How do you get at and deep clean the roof storage space on a 2005 Mk1 TT. Every time I clean the hood up - and then put the soft top down - it comes back up again covered in [email protected]!

Duh!!!


----------



## BigBob52

Okay. That last one was a stupid question. The next one sounds almost as daft.

Managed to get a hardtop for the winter at a good price and now want to store it for the summer. I am thinking of slinging it from the rafters above the car in the garage - there is enough headroom to do this. Any other ideas as I am tight on secure space..?

Pick. Brains. Help.


----------



## BigBob52

BigBob52 said:


> Okay. That last one was a stupid question. The next one sounds almost as daft.
> 
> Managed to get a hardtop for the winter at a good price and now want to store it for the summer. I am thinking of slinging it from the rafters above the car in the garage - there is enough headroom to do this. Any other ideas as I am tight on secure space..?
> 
> Pick. Brains. Help.


And FINALLY!

Anyone else had difficulty finding Part No: 8N7 853 607 A ? This is the solid plastic trim that sticks to the body of the TT and enables you to mount the hardtop correctly. You can't get one intact off a wreckers yard because they get damaged on removal - and those you can get new cost 'an arm and a leg' because they are so rare. Then there are the postage problems...

Simple answer seems to be to get some hard rubber strip 2500mm long x 4mm thick and 25mm wide - then push it carefully under the roof seal - trim the ends to fit before checking and clamping down the hardtop onto it. Don't stick it - the pressure holds it in place if you adjust the roof mountings correctly - and you don't ruin the bodywork when you take off the hardtop in the summer.

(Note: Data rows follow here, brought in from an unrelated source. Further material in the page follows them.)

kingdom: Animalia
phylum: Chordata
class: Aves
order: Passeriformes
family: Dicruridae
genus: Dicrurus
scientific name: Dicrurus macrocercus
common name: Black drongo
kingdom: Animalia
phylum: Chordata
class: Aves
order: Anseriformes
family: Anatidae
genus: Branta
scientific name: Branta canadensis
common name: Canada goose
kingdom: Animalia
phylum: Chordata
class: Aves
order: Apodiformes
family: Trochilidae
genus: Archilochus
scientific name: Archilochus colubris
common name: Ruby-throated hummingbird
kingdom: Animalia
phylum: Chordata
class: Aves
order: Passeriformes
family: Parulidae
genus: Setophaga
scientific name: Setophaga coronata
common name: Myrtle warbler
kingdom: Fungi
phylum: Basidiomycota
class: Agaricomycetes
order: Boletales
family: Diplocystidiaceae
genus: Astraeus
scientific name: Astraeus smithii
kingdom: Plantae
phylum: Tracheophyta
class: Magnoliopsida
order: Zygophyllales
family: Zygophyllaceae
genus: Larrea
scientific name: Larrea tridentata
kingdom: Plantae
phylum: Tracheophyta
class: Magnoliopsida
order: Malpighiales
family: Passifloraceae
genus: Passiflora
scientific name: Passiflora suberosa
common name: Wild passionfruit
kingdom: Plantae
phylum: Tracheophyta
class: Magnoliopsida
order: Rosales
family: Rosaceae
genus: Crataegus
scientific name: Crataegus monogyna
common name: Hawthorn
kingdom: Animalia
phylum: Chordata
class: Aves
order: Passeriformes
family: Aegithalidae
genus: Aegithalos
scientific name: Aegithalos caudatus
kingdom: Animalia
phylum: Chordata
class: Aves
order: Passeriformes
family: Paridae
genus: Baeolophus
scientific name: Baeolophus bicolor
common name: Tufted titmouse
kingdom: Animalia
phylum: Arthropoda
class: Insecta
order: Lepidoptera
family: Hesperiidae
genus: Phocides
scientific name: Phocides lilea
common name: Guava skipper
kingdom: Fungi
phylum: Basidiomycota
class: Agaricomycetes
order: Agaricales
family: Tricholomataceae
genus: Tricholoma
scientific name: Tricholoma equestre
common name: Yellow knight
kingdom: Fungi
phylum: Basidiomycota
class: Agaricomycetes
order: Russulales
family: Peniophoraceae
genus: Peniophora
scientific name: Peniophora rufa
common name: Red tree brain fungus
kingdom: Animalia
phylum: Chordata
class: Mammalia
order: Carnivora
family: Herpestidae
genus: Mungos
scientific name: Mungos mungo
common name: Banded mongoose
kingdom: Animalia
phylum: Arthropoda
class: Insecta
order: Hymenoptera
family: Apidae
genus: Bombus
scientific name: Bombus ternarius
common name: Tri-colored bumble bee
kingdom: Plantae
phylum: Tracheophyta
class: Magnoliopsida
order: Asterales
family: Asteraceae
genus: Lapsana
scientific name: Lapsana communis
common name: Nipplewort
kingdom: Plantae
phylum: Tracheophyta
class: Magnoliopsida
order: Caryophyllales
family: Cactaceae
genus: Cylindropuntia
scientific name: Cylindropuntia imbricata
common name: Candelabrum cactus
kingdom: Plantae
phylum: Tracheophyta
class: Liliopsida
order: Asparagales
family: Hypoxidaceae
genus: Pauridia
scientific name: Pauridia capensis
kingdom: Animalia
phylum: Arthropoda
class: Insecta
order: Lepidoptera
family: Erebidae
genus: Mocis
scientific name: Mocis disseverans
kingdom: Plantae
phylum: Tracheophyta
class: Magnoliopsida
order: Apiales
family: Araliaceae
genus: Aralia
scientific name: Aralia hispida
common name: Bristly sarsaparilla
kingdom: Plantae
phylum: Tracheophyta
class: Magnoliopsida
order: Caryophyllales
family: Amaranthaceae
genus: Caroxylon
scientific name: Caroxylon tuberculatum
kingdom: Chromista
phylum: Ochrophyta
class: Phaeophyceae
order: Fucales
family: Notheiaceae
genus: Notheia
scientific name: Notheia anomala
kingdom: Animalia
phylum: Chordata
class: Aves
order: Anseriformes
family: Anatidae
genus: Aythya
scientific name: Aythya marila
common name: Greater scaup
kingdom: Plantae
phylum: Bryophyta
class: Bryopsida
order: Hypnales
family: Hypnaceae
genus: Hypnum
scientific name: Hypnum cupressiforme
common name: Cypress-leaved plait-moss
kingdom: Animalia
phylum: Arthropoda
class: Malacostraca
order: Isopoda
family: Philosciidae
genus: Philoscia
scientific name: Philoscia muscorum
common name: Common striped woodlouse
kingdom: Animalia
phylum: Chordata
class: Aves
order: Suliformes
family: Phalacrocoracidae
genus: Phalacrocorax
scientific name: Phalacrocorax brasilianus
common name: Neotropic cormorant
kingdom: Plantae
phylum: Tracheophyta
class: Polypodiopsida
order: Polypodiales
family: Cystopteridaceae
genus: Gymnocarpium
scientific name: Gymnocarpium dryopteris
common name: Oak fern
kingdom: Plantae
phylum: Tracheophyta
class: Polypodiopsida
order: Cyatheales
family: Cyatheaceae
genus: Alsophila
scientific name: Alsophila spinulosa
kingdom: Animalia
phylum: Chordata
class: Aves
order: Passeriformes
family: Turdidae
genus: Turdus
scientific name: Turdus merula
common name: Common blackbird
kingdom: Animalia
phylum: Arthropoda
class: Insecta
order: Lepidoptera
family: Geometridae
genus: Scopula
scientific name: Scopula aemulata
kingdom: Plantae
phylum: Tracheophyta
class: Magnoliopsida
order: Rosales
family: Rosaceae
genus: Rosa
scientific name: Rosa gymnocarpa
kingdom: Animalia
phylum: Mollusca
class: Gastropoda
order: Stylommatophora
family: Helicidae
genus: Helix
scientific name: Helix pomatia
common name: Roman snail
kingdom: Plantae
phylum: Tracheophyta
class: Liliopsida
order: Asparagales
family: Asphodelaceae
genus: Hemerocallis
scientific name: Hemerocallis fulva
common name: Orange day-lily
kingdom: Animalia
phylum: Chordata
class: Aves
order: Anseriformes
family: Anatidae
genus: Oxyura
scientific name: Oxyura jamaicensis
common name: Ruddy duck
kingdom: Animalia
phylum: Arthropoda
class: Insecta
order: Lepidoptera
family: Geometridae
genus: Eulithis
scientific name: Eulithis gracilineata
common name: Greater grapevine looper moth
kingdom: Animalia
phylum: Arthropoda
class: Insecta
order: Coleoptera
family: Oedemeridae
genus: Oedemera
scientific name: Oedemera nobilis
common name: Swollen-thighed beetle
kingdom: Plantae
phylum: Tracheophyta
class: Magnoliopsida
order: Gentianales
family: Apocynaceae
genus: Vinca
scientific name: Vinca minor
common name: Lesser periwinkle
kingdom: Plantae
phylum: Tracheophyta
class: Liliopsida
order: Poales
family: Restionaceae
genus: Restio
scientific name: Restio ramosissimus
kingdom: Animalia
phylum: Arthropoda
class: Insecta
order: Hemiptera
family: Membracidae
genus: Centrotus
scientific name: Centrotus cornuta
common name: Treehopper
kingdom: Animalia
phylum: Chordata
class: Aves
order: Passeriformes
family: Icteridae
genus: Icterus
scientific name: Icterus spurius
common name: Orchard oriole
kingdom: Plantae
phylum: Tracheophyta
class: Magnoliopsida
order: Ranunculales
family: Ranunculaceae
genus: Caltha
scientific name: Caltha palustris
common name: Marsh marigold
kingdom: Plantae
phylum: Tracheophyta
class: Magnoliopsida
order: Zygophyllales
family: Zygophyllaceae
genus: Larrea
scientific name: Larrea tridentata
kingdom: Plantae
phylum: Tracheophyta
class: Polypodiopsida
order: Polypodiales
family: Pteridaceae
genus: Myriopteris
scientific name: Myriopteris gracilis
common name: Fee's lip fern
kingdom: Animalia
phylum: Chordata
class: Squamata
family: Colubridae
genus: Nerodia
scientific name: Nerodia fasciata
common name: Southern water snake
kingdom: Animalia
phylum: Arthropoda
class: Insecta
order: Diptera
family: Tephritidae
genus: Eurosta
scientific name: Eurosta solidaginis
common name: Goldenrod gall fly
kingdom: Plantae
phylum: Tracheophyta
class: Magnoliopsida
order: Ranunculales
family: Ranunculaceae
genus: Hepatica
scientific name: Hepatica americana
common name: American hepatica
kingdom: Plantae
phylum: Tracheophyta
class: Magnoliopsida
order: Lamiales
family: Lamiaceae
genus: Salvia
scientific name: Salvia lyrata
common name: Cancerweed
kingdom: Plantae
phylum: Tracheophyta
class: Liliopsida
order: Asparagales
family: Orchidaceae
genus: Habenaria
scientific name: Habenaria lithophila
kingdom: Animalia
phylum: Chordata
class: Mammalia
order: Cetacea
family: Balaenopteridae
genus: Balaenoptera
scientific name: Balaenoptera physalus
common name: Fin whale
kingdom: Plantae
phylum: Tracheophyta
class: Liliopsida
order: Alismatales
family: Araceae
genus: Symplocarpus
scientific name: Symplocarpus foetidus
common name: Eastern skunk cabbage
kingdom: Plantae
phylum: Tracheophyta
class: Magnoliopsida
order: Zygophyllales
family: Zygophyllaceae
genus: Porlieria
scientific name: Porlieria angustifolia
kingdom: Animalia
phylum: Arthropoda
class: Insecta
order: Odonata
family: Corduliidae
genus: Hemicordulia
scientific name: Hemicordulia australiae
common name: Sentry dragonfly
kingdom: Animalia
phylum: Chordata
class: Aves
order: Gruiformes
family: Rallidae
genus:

Above worked perfectly so far - but don't use anything as a 'gasket' that will deform or is very soft. It needs to be hard - excessive flex in the seal causes the windows to feel the pressure of the roof and trigger the side windows to open. I also experimented with making a pattern and fabricating an acrylic seal but the hard rubber solution seems to be easier and works best without risking damaging the car.


----------